Surnommée trivialement par les Burkinabè « la zone rouge » en raison de la forte activité criminelle qui y sévit, la région connaît depuis longtemps une violence diffuse. La perméabilité de ses frontières avec les pays voisins en a fait, historiquement, une zone de contrebande où les échanges informels jouent un rôle crucial dans l’économie locale et font vivre nombre d’habitants. L’Est du Burkina Faso sert ainsi d’interface entre la zone sahélienne et les façades maritimes du Bénin, du Ghana et du Togo. Cigarettes, carburant, ivoire, armes, stupéfiants ou simples biens de consommation quotidiens y circulent hors de tout contrôle étatique.
« L’État burkinabè a longtemps refusé de reconnaître la dimension endogène de l’insurrection armée »
La région est marquée par la marginalisation socio-économique de certaines communautés et des jeunes générations, notamment nourrie par une compétition accrue pour l’accès aux ressources foncières et naturelles. Ces « cadets sociaux4 » nourrissent un sentiment de dépossession qui a été mobilisé par certains discours djihadistes. Les groupes armés vont proposer de leur venir en aide en offrant avantages et protection, à condition que ceux-ci les rejoignent dans leur opposition à l’État central, tenu pour responsable de leur situation.
L’État burkinabè a longtemps refusé de reconnaître la dimension endogène de l’insurrection armée qui secoue l’Est du pays et accusé certains acteurs du conflit malien ou des mercenaires restés fidèles au chef de l’ancien régime, Blaise Compaoré5, d’en être à l’origine.
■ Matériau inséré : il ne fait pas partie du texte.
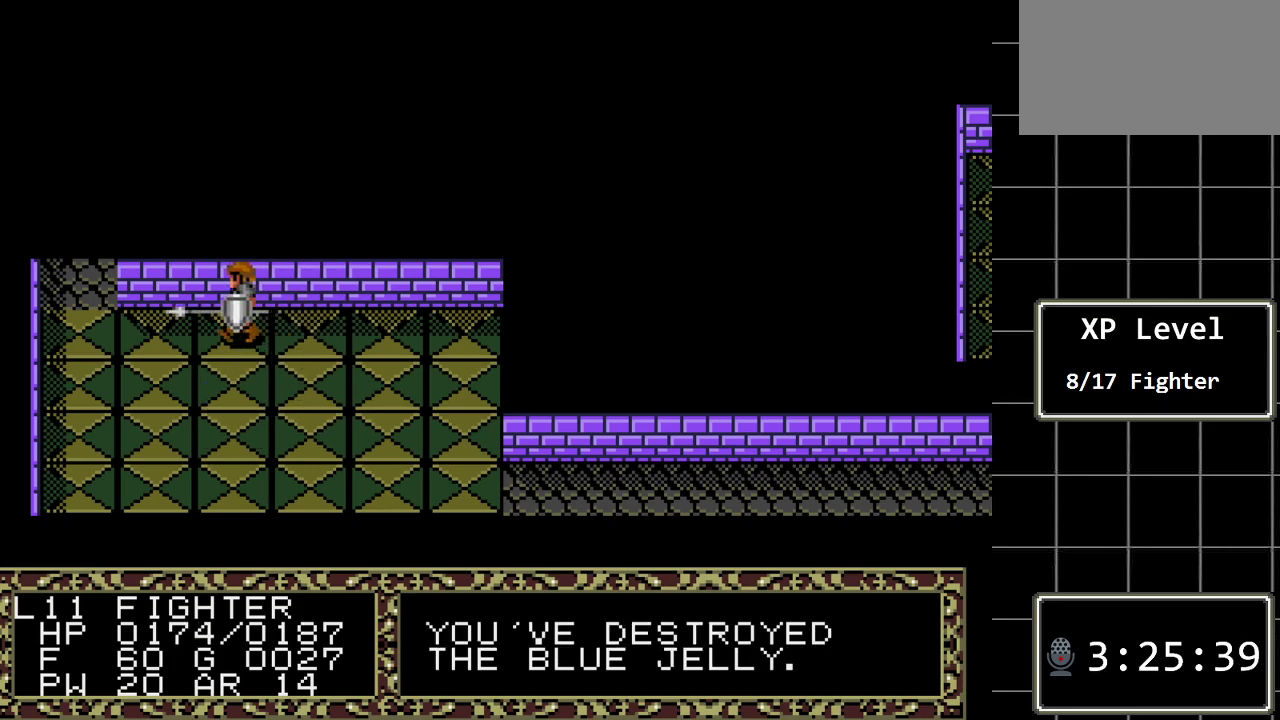
{"buttons": [], "events": [[483, "DPAD_LEFT", "up"]]}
Une telle approche semble ignorer que l’implantation des groupes armés se réclamant du djihad doit plus à leur capacité à se saisir des problèmes socio-politiques locaux qu’à une quelconque aide extérieure. Leur aptitude et leur facilité à mener des actions de guérilla tient ainsi en grande partie à la réussite préalable de leur intégration au sein de territoires délaissés et en proie à une gestion politique défaillante.
L’implantation durable de groupes djihadistes témoigne en ce sens moins d’une « radicalisation » politique ou religieuse de la population – entendue comme le recours croissant à des pratiques violentes par adhésion à un système idéologique – qu’elle ne révèle leur capacité à se saisir des tensions entre l’État central et les populations de l’Est du pays. Leur inscription locale bénéficie d’une situation où l’usage (ou la menace) de la violence est la principale ressource politique dont disposent ces habitants dans leur rapport avec leurs institutions.
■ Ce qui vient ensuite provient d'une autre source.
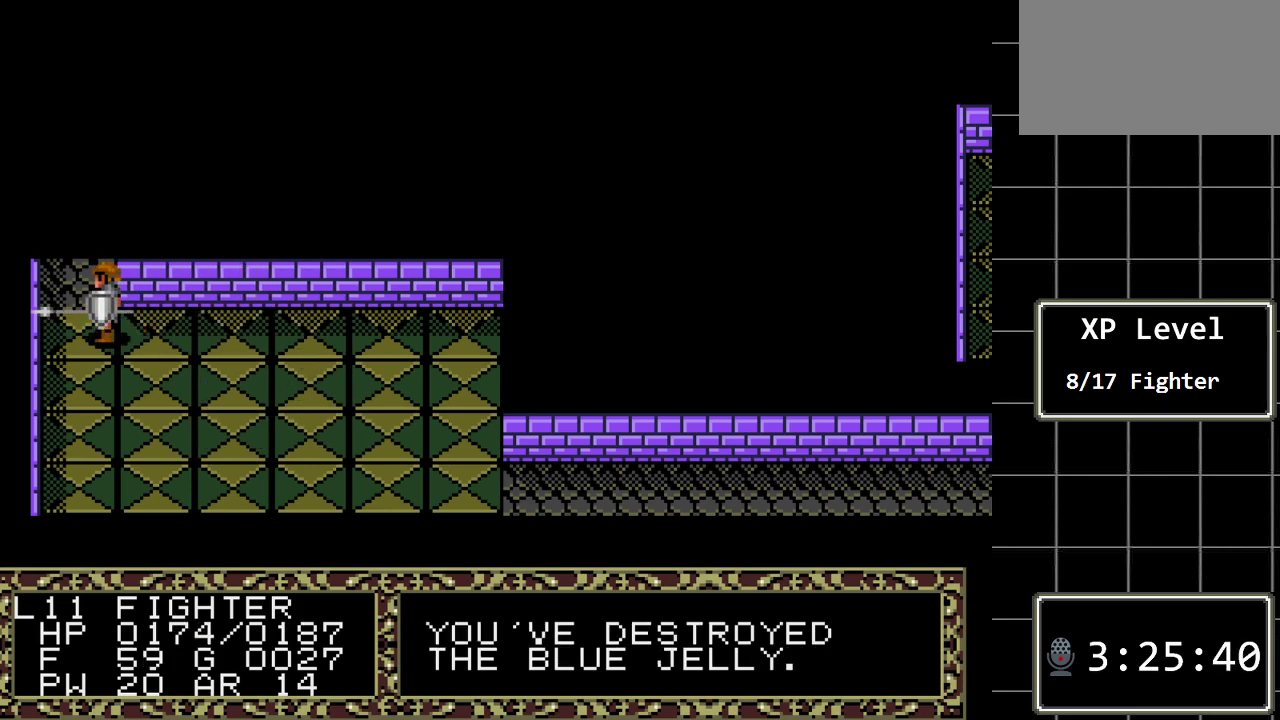
{"buttons": ["DPAD_UP"], "events": [[33, "DPAD_UP", "down"]]}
De la pression foncière à la concurrence pour les ressources naturelles : une économie politique productrice de violence
Malgré des ressources naturelles diverses et abondantes (pâturages, terres fertiles, bétail, lacs, etc.), la population de l’Est ne dispose que d’un très faible accès à l’eau et à l’électricité. Elle reste, pour sa majorité, dans une grande pauvreté et connaît un taux de scolarisation extrêmement bas. Seuls 10 % des chefs de famille ont reçu une éducation au-delà de l’école primaire et plus de 60 % n’ont jamais eu d’instruction, dans une région où plus de la moitié des ménages se trouve en situation d’insécurité alimentaire6. La région pâtit également du manque d’investissement public : les routes qui la sillonnent sont dans un état désastreux et ses rares bâtiments administratifs sont vétustes et sous-équipés.
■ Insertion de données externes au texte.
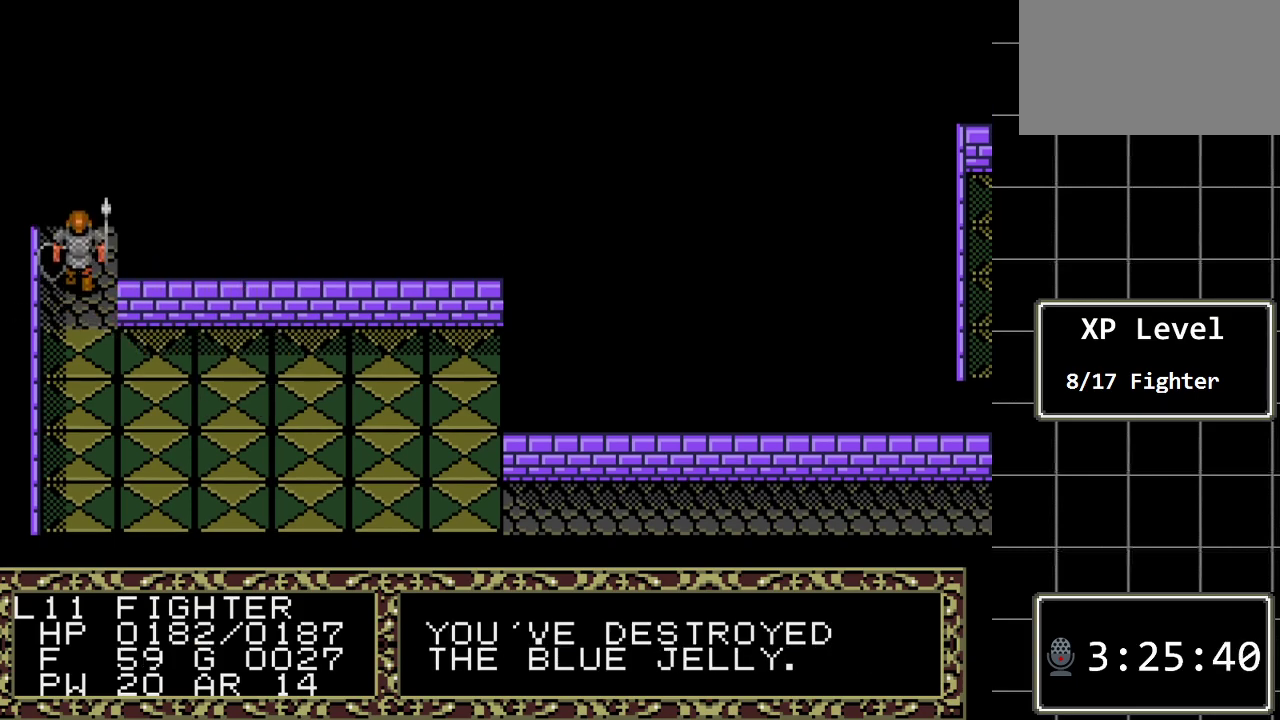
{"buttons": ["DPAD_UP"], "events": []}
Le Burkina Faso ayant hérité de la période coloniale d’une tradition étatique jacobine, les zones périphériques s’estiment marginalisées par le pouvoir central de Ouagadougou, que beaucoup d’habitants associent à la communauté Mossi, majoritaire au Burkina Faso et occupant principalement le plateau central du pays. Les autres composantes nationales, Gourmantché et Peul, s’estiment en effet privées d’un accès aux ressources politiques et économiques et mobilisent en retour des discours identitaires d’opposition au pouvoir étatique.
« La pression foncière explique le déplacement vers les aires de transhumance, provoquant des tensions entre paysans et communautés d’éleveurs »
Trois grandes dynamiques contribuent à transformer le rapport à la terre et à nourrir les inégalités économiques dans l’Est du Burkina Faso. La première tient à l’entrée en vigueur en 2009 de la loi 0034. Celle-ci modifie les règles de cession des propriétés foncières en introduisant des logiques capitalistes – la revente des terres aux plus offrants – au détriment des pratiques de transmission familiale des biens. Cela a entrainé un processus de concentration des terres, relativement nouveau dans cette zone. Les propriétaires terriens, très souvent âgés, privent ainsi les jeunes générations de la possibilité de disposer de terres pour l’agriculture dans un contexte de croissance démographique7, comme l’explique le maire d’une petite commune : « Près de chez moi il y avait un vieux avec une dizaine d’enfants. Il a vendu presque toutes ses terres à un riche Ouagalais. Il n’avait jamais eu d’argent et on lui propose des millions de francs, forcement il craque. Mais maintenant ses enfants, ils vont vivre de quoi ? »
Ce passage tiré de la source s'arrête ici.